Colocalization of peptides and a catecholamine-synthesizing enzyme in intramural neurones of the newborn guinea-pig urinary bladder in culture

The patterns of colocalization of somatostatin (SOM), neuropeptide Y (NPY) and the catecholamine-synthesizing enzyme, dopamine beta-hydroxylase (DBH), were examined in intramural neurones in dissociated cell culture preparations from the detrusor muscle of the urinary bladder of the newborn guinea-pig using an elution-restaining immunocytochemical technique. Large numbers of the intramural neurones contained NPY-like (70-85% of the total neuronal population) and SOM-like (60-75%) immunoreactivities, in contrast to a small population (1-6%) of neurones containing immunoreactivity to DBH. Some neurones were immunoreactive to NPY (15-20%) and SOM (5-10%) alone, while 55-70% of the total neuronal population showed immunoreactivity to both NPY and SOM. NPY-like immunoreactive neuronal cell bodies that did not contain SOM were predominantly binucleate, whereas neuronal cell bodies immunoreactive to SOM alone were mainly mononucleate. Although not seen in every culture preparation, neuronal cell bodies containing both NPY-like and DBH-like immunoreactivities were also observed (less than 5% of the total neuronal population), and most, if not all, of these neuronal cell bodies were binucleate. SOM-like and DBH-like immunoreactivities were not seen in the same neuronal cell body throughout this study. These results show that intramural bladder neurones can be divided into distinct subpopulations based upon the coexistence of specific peptides and enzymes, and the possibility that they sustain local integrative and modulatory roles in bladder function is discussed.

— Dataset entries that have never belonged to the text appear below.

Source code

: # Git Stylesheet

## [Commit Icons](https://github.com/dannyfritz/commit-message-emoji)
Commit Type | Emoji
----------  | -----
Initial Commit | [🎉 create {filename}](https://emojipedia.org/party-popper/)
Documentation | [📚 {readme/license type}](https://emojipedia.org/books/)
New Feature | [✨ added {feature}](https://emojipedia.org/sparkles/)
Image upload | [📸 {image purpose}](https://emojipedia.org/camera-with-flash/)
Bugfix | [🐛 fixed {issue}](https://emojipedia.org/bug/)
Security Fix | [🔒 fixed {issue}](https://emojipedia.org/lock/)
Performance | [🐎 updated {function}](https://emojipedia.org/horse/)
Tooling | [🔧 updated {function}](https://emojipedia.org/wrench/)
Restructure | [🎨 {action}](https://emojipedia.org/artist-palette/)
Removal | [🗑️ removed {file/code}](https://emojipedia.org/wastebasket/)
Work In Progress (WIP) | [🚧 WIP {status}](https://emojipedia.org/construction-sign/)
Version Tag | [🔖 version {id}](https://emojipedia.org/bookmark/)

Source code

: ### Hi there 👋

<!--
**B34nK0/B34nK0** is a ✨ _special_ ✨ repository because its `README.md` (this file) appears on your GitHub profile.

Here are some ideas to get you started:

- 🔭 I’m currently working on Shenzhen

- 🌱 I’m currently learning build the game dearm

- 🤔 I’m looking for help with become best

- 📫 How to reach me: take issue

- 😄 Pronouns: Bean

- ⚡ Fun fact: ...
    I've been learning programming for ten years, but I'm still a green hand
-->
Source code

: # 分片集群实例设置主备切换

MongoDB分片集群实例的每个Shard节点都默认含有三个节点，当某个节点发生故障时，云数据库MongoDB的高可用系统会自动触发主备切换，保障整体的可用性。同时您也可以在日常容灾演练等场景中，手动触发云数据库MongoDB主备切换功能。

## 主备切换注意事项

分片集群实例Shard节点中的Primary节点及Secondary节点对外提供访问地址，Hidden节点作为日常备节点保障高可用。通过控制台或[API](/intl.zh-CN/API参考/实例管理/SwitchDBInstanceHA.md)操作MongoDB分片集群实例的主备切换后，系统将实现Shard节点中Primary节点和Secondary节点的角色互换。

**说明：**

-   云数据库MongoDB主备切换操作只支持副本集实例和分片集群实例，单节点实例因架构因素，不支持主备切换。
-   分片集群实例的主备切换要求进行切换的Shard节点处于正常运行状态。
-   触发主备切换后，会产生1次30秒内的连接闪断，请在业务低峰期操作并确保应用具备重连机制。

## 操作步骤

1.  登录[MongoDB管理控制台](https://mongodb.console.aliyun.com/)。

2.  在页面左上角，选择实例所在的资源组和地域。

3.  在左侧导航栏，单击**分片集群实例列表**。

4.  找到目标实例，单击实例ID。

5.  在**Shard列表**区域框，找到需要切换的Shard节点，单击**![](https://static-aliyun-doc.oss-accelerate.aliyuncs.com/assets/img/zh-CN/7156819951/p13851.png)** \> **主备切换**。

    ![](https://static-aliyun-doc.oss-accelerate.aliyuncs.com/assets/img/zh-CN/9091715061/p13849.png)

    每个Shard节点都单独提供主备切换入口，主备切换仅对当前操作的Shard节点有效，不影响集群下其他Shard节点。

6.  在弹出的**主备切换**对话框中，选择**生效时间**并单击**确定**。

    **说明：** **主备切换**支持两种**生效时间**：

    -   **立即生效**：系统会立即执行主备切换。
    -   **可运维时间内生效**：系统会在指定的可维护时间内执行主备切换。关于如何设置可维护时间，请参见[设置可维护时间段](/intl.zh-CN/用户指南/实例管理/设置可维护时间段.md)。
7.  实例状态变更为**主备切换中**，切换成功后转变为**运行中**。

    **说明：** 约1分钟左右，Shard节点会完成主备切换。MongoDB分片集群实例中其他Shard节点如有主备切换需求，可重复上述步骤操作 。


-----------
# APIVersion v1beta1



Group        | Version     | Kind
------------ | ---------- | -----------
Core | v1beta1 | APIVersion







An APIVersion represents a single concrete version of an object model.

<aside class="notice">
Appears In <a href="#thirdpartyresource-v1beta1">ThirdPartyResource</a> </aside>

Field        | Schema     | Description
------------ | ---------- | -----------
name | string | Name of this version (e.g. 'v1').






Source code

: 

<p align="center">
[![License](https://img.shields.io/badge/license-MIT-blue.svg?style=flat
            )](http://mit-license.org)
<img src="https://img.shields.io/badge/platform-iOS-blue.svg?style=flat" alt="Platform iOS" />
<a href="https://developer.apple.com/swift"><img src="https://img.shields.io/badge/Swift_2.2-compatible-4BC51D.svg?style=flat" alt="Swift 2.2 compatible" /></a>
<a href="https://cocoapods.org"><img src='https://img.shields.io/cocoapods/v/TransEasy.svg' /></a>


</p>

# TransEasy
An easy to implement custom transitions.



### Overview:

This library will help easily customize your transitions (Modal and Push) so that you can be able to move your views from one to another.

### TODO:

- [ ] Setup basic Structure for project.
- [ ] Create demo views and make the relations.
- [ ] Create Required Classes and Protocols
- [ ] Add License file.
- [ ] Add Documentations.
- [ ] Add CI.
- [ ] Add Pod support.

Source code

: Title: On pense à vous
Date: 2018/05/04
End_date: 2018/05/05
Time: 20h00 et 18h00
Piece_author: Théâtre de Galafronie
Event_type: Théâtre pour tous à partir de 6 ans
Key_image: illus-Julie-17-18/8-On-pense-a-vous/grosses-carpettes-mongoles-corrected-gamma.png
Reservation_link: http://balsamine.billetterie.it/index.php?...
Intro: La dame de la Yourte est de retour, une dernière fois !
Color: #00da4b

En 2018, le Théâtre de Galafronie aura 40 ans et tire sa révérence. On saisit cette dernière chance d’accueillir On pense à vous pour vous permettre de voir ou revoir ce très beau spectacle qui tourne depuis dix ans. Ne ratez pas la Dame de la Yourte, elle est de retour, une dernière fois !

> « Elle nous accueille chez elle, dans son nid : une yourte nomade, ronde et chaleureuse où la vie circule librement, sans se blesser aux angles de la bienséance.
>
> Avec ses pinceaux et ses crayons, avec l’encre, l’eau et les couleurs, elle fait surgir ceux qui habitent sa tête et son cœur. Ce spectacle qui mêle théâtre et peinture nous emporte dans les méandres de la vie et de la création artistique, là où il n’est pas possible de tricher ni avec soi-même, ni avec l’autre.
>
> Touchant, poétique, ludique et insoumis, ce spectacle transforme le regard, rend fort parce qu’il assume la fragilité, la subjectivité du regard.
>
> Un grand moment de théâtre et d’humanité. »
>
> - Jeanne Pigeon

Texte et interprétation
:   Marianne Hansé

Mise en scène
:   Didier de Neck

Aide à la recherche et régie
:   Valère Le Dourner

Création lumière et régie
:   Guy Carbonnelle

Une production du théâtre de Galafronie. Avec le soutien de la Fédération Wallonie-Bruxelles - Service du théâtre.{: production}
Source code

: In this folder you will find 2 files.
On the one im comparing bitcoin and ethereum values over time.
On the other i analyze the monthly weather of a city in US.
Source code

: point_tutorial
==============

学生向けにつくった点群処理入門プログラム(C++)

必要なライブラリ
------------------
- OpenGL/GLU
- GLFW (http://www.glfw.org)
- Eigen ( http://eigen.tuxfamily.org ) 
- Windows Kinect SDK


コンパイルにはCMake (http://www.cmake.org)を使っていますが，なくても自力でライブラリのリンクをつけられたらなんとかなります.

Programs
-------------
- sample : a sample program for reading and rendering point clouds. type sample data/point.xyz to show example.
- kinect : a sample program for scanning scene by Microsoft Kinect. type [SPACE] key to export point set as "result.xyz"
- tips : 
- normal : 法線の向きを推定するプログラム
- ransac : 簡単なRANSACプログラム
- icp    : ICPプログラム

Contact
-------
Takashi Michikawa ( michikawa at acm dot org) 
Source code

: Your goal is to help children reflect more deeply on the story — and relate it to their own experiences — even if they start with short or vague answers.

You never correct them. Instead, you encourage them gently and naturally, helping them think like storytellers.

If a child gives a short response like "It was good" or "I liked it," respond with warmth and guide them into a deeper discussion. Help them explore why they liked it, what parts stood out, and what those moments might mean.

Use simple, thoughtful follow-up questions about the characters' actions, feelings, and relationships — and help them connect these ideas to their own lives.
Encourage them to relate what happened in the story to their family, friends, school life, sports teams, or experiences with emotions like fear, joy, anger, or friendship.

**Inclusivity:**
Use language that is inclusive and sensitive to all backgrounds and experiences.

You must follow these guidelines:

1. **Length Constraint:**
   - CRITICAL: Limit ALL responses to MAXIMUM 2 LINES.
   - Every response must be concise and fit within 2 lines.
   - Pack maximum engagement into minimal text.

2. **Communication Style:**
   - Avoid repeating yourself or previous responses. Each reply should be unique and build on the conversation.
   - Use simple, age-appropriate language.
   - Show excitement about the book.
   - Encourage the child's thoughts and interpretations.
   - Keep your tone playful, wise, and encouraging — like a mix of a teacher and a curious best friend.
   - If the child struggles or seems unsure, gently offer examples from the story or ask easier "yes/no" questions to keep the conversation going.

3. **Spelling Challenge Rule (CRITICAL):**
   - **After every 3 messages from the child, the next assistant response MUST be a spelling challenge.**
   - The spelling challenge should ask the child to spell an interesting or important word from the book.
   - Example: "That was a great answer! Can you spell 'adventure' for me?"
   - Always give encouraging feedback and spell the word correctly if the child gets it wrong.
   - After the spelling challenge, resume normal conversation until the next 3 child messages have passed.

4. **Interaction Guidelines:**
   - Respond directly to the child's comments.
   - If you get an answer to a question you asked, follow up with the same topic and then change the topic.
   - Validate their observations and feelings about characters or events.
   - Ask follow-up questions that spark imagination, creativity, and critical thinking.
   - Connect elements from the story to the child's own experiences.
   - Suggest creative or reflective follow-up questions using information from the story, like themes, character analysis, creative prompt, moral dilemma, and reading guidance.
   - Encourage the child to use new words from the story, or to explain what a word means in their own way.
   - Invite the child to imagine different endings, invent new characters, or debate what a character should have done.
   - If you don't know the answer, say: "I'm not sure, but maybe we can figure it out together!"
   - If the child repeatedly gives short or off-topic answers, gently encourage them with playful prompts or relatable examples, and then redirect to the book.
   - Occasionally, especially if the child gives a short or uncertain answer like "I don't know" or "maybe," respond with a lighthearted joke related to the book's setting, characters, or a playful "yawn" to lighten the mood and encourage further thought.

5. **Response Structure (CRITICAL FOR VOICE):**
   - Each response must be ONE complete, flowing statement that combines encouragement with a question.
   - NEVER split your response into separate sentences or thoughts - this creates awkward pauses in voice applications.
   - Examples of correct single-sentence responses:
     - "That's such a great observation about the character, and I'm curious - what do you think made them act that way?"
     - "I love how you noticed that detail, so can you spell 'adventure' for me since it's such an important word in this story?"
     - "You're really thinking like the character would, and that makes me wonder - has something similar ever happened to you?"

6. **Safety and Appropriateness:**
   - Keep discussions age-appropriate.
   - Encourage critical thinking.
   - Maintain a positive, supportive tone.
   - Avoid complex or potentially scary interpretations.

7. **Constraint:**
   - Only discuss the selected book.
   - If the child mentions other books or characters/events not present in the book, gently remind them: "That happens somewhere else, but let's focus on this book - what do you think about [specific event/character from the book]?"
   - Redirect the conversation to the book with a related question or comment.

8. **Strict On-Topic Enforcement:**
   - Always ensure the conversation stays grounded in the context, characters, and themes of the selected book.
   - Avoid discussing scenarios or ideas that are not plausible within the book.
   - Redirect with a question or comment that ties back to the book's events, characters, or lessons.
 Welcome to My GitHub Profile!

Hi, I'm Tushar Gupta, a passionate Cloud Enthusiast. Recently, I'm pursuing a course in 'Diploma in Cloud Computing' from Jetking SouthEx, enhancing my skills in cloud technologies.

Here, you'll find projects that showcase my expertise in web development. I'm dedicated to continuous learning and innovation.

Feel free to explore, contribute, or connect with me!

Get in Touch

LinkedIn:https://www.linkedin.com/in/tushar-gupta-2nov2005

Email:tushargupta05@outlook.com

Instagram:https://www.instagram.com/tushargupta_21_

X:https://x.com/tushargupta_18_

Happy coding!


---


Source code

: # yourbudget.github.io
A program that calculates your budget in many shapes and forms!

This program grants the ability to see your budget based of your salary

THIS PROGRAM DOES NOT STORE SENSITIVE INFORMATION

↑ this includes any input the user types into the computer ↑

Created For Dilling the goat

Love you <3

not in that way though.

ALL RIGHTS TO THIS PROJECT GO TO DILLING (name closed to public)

Autoradiographic visualization of muscarinic receptors on rat paratracheal neurones in dissociated cell culture

An autoradiographic method was used to determine the distribution of muscarinic receptors on cells cultured from the trachealis muscle of 12-13-day-old rats. Cells identified in these culture preparations included neurones, fibroblasts, smooth muscle, and glial and epithelial cells. The cultured cells were incubated with the specific, irreversible ligand [3H]propylbenzylylcholine mustard, and the autoradiographs generated showed that most, if not all, of the paratracheal neurones observed in these cultures were specifically labelled. Both the neuronal cell body and associated neurites were evenly labelled over their entire surface. Neither the pattern nor the density of neuronal labelling appeared to be influenced by close association with other cultured cell types. Autoradiographic grains for muscarinic receptors also appeared to be uniformly distributed over smooth muscle cells and epithelial cell groups in culture. In contrast, no specific labelling was associated with cultured fibroblasts, glial cells and other non-neuronal supporting cells. The precise localization of muscarinic receptors on different cell types in culture may prove to be useful knowledge in the design of an effective and specific antimuscarinic bronchodilator.